Der Stadtrat stimmte dem Beschluss mehrheitlich zu: 11 Räte votierten dafür, 5 dagegen, bei 2 Enthaltungen.
Zur Beschlussvorlage
Stadtrat Lars Beinlich legt Mandat nieder
Für einen persönlichen Moment sorgte die Ankündigung von Stadtrat Lars Beinlich (CDU), sein Mandat niederzulegen. Auch über diesen Schritt hatte der Stadtrat formal zu entscheiden.
Beinlich begründete seine Entscheidung mit der hohen beruflichen Belastung sowie den Anforderungen des Ehrenamts. In der Gesamtabwägung sehe er die notwendige Zeit für seine Familie nicht mehr ausreichend gewährleistet.
Der Stadtrat entsprach zu großem Teil seinem Wunsch mit Anerkennung und Dank für die geleistete Arbeit. Als Nachrücker wird künftig wahrscheinlich Hartmut Schuster die CDU-Fraktion im Gremium vertreten und an den Entscheidungen des Rates mitwirken.

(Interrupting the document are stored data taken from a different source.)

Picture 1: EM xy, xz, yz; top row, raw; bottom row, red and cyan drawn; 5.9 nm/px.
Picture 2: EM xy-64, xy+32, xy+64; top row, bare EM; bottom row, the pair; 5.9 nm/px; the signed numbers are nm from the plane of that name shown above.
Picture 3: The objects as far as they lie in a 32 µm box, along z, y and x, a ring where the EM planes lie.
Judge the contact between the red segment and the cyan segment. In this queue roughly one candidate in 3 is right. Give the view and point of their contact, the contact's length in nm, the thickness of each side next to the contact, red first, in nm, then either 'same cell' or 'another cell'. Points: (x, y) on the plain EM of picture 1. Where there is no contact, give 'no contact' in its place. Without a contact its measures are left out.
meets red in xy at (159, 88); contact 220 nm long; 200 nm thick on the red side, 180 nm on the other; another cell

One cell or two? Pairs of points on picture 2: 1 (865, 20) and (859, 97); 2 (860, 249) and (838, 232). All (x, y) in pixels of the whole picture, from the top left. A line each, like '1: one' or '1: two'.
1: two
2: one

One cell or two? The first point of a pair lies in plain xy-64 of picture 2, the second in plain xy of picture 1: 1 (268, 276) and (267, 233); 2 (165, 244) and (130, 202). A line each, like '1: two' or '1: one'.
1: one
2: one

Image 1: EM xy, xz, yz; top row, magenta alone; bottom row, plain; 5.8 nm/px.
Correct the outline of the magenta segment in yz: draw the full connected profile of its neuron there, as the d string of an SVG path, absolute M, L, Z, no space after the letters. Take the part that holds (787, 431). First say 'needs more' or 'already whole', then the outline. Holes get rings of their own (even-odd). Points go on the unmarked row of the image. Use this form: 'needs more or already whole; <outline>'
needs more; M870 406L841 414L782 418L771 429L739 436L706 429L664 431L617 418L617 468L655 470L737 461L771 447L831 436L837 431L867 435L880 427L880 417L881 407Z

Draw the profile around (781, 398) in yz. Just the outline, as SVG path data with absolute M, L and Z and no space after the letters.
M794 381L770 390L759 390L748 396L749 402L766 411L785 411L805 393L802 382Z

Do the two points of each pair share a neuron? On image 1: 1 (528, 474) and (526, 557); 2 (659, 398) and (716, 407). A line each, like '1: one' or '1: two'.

Die Räte der Bürgerbewegung stimmten geschlossen gegen die Entlassung von Lars Beinlich aus dem Stadtrat. Damit wollten sie sowohl ihre Wertschätzung für seine Arbeit zum Ausdruck bringen als auch ein Zeichen setzen: gegen das Ausscheiden eines vergleichsweise jungen Familienvaters, der trotz hoher beruflicher Verantwortung stets sachlich argumentierte und seine fachliche Expertise in die Ratsarbeit einbrachte.( Anmerkung nach Rücksprache mit Stadtrat Frank Mrusek – Bürgerbewegung Niesky)
Der Vorgang macht die Herausforderungen deutlich, die mit ehrenamtlicher kommunalpolitischer Arbeit im Stadtrat einer Kleinstadt wie Niesky in Zusammenhang stehen. Das bedeutet Verantwortung zu tragen, die oft unterschätzt wird. Entscheidungen wirken unmittelbar auf das eigene Umfeld und verlangen ein hohes Maß an Gewissenhaftigkeit. Gleichzeitig fordert dieses Engagement einen erheblichen Einsatz an Freizeit, meist neben Beruf und Familie, ohne dass dies selbstverständlich gewürdigt wird. Wer dieses Amt ernst nimmt, stellt zudem hohe Ansprüche an das eigene Fachwissen in der Kommunalpolitik und investiert kontinuierlich Zeit in Einarbeitung und Verständnis komplexer Themen. Umso herausfordernder ist der direkte Umgang mit Reaktionen aus der Bürgerschaft – zwischen berechtigter Kritik und vorschnellen Urteilen. Gerade deshalb verdient dieses Ehrenamt mehr Anerkennung, Respekt und ein Bewusstsein dafür, wie viel persönlicher Einsatz hinter kommunalpolitischem Engagement tatsächlich steht.
Bürgerbeteiligung im Fokus
Die Sitzung machte erneut deutlich, dass der Umgang mit Bürgerbeteiligung eine zentrale Rolle spielt – ein Grundprinzip, dem sich das Bündnis H.E.R.Z. ausdrücklich verpflichtet sieht. Das Engagement der Eltern aus Kosel sowie die starke Präsenz vieler Bürgerinnen und Bürger vor Ort in See zeigen klar den Wunsch nach frühzeitiger und ernsthafter Einbindung in kommunale Entscheidungsprozesse. Die anhaltend kontroverse Debatte um die geplante Schließung der Kita verdeutlicht zugleich, wie sensibel solche Themen in der Öffentlichkeit wahrgenommen werden – und wie wichtig transparente und beteiligungsorientierte Entscheidungen sind.
Fazit
Die Stadtratssitzung am 30. März 2026 verdeutlicht zwei zentrale Herausforderungen: Zum einen steht die Stadtverwaltung vor organisatorischen Anpassungen im Finanzbereich, zum anderen wächst der Druck, Bürgerinteressen stärker in politische Entscheidungsprozesse einzubeziehen. Beide Entwicklungen dürften die kommunalpolitische Arbeit in den kommenden Monaten maßgeblich prägen.